To fill it out a bit, a vacuum-cleaner salesman named John Truc arrives at the last house on the last street in town carrying a device that can awaken the full potential of any human mind. The Catholic Dichoso family has thirteen members, though the mother can only ever count twelve, and she buys the device for twenty dollars. Twelve Dichosos are transformed into explosive geniuses overnight; the thirteenth, Valentine, is excluded for lack of a dollar. The mother, Rita, explains why one child is always left out:
All mothers of large families always forget one of their kids every time they go through the list of them. That's the general theory. And the special theory is that they always forget the same one because it's handier that way.
As the awakening spreads to thousands, a secret society of chromosomally superior elites mobilizes to kill Truc and destroy his invention, recognizing it as a threat to the biological caste system that has kept common humanity asleep for millennia. Truc, meanwhile, is dying. He breaks out in snow each time he uses the device, his liver is being eaten by vultures, and he is bound by invisible adamantine chains. He is Prometheus, he is also a "skimpy little runt" paying with his body for the fire he carries. Truc describes his own state like this:
Because, Oh this is difficult to say, Valentine — because I am already illuminated, because I am already explosive, because I am already at my final flowering and fruiting. I am unchained, I am awakened, and this is what I am. It's dismal.
The manuscript breaks off after six chapters with an anguished buzzard (revealed to be a previous failed fire-bringer, a brilliant touch) crashing a party, a 700-year-old queen murdered by her own faction, and Valentine beginning to inherit her husband's Promethean burden. There are some clues about where it might have been going as a novel.
From this outline, one can see that So We Be Dynamized Today imagines cyclical, parasitic symbiosis between the Fellahin (the baseline human majority, imagined as a dormant reservoir of explosive intelligent energy) and the Elite, a mutant sub-species with two additional chromosomes. Lafferty describes the cycle like this:
The fellahin and the elites are thus interlinked and symbiotic species, the elites rising from the slumbering powerhouses of the commonality . . . The elites do not decline back into the commonality or fellahin (for the movement is always in the other direction). They do not fall back into that fructifying 'ocean' of people and potential people. Instead of that, they wither away and die.

But where does the Fellahin fixation come from? The fluent in German Lafferty almost certainly takes it from Oswald Spengler. But he reverses Spengler’s emphasis. Spengler condescends to the Fellahin as an exhausted remnant, a historical type. Lafferty treats them as the most important part of humanity. Within it is the saving remnant, the locus of what is in Coscuin the Green Revolution. The Fellahin are the “sleeping giants,” a suppressed reservoir of power.

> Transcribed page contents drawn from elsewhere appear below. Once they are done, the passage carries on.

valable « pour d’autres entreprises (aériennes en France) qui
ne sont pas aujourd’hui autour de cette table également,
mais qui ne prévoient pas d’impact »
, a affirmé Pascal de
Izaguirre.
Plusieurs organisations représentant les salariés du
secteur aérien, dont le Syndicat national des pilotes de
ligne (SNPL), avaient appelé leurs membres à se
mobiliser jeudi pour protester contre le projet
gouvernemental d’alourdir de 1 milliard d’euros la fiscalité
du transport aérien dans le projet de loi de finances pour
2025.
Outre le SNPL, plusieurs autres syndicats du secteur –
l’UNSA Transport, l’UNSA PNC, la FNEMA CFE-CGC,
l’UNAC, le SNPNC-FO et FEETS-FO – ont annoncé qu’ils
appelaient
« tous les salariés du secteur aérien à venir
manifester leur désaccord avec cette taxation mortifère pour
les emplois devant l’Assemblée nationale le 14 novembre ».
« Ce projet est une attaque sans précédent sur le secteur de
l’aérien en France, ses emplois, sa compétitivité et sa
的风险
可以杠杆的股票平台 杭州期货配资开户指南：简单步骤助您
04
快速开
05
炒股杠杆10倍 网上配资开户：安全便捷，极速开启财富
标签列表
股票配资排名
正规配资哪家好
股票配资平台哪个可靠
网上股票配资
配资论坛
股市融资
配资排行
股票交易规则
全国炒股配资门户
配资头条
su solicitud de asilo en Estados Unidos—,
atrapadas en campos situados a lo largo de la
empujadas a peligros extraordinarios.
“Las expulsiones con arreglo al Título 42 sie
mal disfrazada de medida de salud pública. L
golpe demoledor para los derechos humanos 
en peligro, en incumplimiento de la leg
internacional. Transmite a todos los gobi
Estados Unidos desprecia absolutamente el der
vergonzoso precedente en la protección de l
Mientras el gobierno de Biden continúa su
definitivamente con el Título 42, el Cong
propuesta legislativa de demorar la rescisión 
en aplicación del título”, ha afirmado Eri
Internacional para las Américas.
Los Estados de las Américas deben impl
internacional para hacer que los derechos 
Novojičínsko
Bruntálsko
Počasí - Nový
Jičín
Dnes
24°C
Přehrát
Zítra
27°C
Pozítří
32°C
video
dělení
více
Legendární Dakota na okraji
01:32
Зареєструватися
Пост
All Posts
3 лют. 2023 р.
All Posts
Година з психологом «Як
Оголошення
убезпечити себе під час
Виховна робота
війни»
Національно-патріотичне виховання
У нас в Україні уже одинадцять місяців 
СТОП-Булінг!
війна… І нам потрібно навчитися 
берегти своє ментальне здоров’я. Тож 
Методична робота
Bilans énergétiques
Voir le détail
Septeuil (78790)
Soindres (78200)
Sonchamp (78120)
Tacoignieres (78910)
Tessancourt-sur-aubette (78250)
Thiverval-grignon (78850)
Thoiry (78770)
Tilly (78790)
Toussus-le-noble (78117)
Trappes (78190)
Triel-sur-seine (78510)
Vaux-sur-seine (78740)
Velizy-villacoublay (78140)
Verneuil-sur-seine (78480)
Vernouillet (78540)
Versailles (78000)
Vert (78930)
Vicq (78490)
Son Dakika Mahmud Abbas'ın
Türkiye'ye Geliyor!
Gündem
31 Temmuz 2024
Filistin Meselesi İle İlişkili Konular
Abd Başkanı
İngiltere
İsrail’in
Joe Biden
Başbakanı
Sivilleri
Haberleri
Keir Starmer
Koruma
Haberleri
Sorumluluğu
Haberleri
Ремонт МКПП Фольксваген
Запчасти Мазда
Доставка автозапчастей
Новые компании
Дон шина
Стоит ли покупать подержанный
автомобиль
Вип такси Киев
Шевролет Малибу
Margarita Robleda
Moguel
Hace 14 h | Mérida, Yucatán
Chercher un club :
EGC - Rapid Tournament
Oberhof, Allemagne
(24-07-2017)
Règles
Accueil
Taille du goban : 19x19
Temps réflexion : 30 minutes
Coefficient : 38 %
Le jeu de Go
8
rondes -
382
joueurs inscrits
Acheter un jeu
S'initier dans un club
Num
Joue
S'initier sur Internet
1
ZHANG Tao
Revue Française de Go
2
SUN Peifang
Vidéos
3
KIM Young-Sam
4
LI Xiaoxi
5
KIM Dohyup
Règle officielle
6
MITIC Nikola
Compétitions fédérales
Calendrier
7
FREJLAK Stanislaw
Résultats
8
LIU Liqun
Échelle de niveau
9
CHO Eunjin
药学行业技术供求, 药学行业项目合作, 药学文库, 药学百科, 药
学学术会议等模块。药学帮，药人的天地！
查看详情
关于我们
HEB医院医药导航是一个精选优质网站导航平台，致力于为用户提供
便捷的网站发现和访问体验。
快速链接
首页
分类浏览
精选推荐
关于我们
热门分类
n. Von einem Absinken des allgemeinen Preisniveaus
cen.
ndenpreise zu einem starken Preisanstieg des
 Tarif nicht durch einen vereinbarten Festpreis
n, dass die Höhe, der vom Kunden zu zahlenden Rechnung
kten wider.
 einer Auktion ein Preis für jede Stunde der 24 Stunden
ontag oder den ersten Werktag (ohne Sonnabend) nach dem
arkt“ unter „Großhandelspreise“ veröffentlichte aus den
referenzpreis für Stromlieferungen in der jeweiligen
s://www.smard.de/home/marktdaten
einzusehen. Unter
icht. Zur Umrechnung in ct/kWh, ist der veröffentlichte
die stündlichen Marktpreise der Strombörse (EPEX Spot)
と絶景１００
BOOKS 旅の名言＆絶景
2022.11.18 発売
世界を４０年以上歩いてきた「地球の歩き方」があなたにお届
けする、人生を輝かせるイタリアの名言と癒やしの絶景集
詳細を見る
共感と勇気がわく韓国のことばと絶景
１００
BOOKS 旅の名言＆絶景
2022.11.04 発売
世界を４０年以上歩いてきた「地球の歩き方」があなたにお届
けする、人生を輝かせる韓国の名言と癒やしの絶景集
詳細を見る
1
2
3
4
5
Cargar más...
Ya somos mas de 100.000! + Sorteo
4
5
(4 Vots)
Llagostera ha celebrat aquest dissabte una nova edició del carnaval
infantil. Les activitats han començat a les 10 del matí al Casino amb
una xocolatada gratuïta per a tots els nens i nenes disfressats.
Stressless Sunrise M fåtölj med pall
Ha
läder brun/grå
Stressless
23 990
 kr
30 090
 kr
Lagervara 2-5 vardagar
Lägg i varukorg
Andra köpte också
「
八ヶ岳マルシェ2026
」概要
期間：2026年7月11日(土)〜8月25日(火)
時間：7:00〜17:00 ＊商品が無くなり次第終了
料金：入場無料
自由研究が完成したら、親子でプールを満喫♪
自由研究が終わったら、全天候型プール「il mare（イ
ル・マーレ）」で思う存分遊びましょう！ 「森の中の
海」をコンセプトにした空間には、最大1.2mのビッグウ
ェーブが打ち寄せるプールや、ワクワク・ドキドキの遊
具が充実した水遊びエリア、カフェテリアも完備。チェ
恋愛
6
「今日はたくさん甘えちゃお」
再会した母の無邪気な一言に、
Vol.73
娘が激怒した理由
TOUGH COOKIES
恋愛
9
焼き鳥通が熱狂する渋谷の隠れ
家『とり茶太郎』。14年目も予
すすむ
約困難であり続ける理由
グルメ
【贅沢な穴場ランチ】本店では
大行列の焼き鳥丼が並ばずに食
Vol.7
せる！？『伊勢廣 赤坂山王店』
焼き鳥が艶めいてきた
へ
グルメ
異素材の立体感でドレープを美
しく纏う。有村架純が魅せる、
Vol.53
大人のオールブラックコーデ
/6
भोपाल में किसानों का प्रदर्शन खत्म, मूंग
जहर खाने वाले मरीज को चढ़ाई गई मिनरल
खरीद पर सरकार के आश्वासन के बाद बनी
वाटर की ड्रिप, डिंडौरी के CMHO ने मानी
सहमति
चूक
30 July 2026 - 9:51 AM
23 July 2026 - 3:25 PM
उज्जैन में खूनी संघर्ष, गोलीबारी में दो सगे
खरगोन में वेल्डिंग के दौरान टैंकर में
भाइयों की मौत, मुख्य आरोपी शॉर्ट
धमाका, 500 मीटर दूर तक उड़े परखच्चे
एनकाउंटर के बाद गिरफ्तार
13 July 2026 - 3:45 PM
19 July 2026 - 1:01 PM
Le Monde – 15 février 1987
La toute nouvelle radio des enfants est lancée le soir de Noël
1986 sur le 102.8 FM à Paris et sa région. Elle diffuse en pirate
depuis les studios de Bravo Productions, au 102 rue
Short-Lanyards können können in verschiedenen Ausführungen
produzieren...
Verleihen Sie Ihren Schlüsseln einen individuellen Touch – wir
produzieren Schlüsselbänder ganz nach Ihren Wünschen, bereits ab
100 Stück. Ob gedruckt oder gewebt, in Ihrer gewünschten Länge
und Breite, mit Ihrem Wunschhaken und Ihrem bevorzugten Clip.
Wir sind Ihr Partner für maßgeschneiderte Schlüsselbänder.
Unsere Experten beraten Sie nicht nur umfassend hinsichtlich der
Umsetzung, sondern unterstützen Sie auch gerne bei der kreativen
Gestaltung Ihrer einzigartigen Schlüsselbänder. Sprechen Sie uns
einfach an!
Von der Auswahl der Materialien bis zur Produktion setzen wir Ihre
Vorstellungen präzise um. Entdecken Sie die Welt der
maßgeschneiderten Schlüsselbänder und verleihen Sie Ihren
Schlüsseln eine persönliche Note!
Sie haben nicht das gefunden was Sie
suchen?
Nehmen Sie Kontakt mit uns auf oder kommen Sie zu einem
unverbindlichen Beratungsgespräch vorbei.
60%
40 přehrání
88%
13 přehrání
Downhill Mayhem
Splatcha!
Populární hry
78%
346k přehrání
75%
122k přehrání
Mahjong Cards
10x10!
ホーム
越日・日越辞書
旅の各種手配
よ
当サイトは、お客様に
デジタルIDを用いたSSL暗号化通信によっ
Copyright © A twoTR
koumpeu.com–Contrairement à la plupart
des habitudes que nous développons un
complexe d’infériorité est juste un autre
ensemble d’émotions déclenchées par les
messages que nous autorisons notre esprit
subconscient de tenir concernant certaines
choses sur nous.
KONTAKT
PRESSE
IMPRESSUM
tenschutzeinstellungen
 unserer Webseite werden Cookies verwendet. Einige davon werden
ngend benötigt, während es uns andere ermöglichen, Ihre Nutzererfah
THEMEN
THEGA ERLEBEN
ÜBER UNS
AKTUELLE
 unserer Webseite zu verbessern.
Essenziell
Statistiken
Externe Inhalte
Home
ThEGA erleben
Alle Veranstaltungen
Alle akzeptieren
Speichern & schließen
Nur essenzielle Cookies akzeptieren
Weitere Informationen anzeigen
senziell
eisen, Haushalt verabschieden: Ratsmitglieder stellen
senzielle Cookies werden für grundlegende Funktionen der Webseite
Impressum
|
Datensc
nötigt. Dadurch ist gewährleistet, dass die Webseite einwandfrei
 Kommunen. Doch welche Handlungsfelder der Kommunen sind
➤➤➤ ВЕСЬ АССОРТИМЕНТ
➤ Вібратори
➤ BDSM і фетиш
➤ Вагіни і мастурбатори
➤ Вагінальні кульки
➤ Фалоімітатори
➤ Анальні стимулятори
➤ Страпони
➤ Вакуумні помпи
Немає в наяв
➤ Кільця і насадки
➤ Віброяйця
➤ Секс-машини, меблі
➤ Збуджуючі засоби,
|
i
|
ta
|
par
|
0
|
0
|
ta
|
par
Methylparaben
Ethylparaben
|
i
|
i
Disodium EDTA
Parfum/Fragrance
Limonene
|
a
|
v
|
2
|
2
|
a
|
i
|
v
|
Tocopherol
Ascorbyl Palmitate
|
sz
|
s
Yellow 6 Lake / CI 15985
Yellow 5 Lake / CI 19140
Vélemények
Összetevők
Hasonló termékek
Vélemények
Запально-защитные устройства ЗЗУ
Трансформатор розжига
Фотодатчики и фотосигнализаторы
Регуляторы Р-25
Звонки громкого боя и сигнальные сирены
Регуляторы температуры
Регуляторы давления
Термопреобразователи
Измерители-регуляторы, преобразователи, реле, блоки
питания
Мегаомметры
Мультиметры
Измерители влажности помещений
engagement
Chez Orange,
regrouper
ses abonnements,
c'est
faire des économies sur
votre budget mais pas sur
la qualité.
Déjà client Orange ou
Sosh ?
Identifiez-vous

That historiographic reversal connects to Lafferty’s law of intellectual constancy and to his idea of occult compensation. In the abandoned novel, the Elite cannot integrate with the masses. Hybridization produces sterile mules. The Elite, therefore, depend on a parasitic cycle in which they arise from the Fellahin and are eventually replaced. The result is a trap: the awakening of the Fellahin entails the death of the Elite. That equilibrium is threatened by technological disruptions that could allow the masses to awaken without requiring the ruling class’s extinction.
It’s a shame Lafferty didn’t finish the book; for anyone who casts a wary eye on elites—left and right alike—its political suggestiveness is obvious.